___ DATA EXCERPTS ___

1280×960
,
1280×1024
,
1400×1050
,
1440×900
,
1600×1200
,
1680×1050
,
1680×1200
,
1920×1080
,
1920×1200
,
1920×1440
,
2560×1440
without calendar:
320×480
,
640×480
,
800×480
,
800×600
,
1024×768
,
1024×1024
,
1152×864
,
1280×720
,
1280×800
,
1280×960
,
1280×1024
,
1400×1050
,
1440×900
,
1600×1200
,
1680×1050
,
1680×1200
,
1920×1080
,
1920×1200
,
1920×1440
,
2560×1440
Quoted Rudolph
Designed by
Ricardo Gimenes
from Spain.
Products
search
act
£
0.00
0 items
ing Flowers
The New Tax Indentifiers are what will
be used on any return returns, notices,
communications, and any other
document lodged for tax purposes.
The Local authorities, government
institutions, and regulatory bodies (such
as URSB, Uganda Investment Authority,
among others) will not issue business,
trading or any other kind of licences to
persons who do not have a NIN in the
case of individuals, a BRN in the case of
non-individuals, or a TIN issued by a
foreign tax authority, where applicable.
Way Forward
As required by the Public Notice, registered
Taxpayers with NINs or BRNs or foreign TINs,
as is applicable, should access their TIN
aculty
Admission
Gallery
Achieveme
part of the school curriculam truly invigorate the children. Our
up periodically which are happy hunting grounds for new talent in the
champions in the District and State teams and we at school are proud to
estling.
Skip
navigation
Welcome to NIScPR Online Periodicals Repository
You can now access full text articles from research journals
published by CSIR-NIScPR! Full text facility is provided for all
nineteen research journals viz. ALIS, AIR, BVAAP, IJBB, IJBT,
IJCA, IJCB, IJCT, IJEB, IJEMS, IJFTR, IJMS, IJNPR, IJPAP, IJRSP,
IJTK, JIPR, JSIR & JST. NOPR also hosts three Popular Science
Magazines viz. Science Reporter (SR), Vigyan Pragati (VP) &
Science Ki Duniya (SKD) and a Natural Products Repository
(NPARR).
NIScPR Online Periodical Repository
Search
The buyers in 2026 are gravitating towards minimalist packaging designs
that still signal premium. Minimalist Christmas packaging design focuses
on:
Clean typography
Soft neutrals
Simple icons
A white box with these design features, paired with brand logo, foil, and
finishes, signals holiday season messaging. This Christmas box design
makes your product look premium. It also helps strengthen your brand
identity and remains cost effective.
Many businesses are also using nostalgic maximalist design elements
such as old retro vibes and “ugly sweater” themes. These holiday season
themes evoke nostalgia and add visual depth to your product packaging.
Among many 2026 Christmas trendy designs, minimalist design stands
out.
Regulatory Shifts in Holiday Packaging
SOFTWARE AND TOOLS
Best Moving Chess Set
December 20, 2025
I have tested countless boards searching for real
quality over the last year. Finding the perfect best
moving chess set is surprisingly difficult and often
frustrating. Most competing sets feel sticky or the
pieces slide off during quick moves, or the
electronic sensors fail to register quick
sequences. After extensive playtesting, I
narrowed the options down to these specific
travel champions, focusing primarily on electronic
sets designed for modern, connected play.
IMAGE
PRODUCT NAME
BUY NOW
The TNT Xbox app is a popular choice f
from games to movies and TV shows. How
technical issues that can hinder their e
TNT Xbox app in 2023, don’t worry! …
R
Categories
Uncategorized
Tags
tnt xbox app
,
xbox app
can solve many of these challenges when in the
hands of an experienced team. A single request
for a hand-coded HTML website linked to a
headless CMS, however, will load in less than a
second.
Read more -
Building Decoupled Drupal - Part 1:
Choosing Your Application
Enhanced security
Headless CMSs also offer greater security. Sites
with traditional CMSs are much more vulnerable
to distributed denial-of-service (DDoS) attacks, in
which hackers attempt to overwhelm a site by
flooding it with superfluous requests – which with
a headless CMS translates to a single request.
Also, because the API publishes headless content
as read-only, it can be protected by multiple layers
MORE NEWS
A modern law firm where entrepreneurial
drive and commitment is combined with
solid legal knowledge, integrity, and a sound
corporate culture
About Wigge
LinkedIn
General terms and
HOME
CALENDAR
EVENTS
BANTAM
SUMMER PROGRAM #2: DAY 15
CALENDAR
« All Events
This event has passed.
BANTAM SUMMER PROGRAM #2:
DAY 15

___

(TASK REQUIREMENTS):
All entries are to be returned word for word.

(RESULT FOR THIS EXERCISE):
1280×960
,
1280×1024
,
1400×1050
,
1440×900
,
1600×1200
,
1680×1050
,
1680×1200
,
1920×1080
,
1920×1200
,
1920×1440
,
2560×1440
without calendar:
320×480
,
640×480
,
800×480
,
800×600
,
1024×768
,
1024×1024
,
1152×864
,
1280×720
,
1280×800
,
1280×960
,
1280×1024
,
1400×1050
,
1440×900
,
1600×1200
,
1680×1050
,
1680×1200
,
1920×1080
,
1920×1200
,
1920×1440
,
2560×1440
Quoted Rudolph
Designed by
Ricardo Gimenes
from Spain.
Products
search
act
£
0.00
0 items
ing Flowers
The New Tax Indentifiers are what will
be used on any return returns, notices,
communications, and any other
document lodged for tax purposes.
The Local authorities, government
institutions, and regulatory bodies (such
as URSB, Uganda Investment Authority,
among others) will not issue business,
trading or any other kind of licences to
persons who do not have a NIN in the
case of individuals, a BRN in the case of
non-individuals, or a TIN issued by a
foreign tax authority, where applicable.
Way Forward
As required by the Public Notice, registered
Taxpayers with NINs or BRNs or foreign TINs,
as is applicable, should access their TIN
aculty
Admission
Gallery
Achieveme
part of the school curriculam truly invigorate the children. Our
up periodically which are happy hunting grounds for new talent in the
champions in the District and State teams and we at school are proud to
estling.
Skip
navigation
Welcome to NIScPR Online Periodicals Repository
You can now access full text articles from research journals
published by CSIR-NIScPR! Full text facility is provided for all
nineteen research journals viz. ALIS, AIR, BVAAP, IJBB, IJBT,
IJCA, IJCB, IJCT, IJEB, IJEMS, IJFTR, IJMS, IJNPR, IJPAP, IJRSP,
IJTK, JIPR, JSIR & JST. NOPR also hosts three Popular Science
Magazines viz. Science Reporter (SR), Vigyan Pragati (VP) &
Science Ki Duniya (SKD) and a Natural Products Repository
(NPARR).
NIScPR Online Periodical Repository
Search
The buyers in 2026 are gravitating towards minimalist packaging designs
that still signal premium. Minimalist Christmas packaging design focuses
on:
Clean typography
Soft neutrals
Simple icons
A white box with these design features, paired with brand logo, foil, and
finishes, signals holiday season messaging. This Christmas box design
makes your product look premium. It also helps strengthen your brand
identity and remains cost effective.
Many businesses are also using nostalgic maximalist design elements
such as old retro vibes and “ugly sweater” themes. These holiday season
themes evoke nostalgia and add visual depth to your product packaging.
Among many 2026 Christmas trendy designs, minimalist design stands
out.
Regulatory Shifts in Holiday Packaging
SOFTWARE AND TOOLS
Best Moving Chess Set
December 20, 2025
I have tested countless boards searching for real
quality over the last year. Finding the perfect best
moving chess set is surprisingly difficult and often
frustrating. Most competing sets feel sticky or the
pieces slide off during quick moves, or the
electronic sensors fail to register quick
sequences. After extensive playtesting, I
narrowed the options down to these specific
travel champions, focusing primarily on electronic
sets designed for modern, connected play.
IMAGE
PRODUCT NAME
BUY NOW
The TNT Xbox app is a popular choice f
from games to movies and TV shows. How
technical issues that can hinder their e
TNT Xbox app in 2023, don’t worry! …
R
Categories
Uncategorized
Tags
tnt xbox app
,
xbox app
can solve many of these challenges when in the
hands of an experienced team. A single request
for a hand-coded HTML website linked to a
headless CMS, however, will load in less than a
second.
Read more -
Building Decoupled Drupal - Part 1:
Choosing Your Application
Enhanced security
Headless CMSs also offer greater security. Sites
with traditional CMSs are much more vulnerable
to distributed denial-of-service (DDoS) attacks, in
which hackers attempt to overwhelm a site by
flooding it with superfluous requests – which with
a headless CMS translates to a single request.
Also, because the API publishes headless content
as read-only, it can be protected by multiple layers
MORE NEWS
A modern law firm where entrepreneurial
drive and commitment is combined with
solid legal knowledge, integrity, and a sound
corporate culture
About Wigge
LinkedIn
General terms and
HOME
CALENDAR
EVENTS
BANTAM
SUMMER PROGRAM #2: DAY 15
CALENDAR
« All Events
This event has passed.
BANTAM SUMMER PROGRAM #2:
DAY 15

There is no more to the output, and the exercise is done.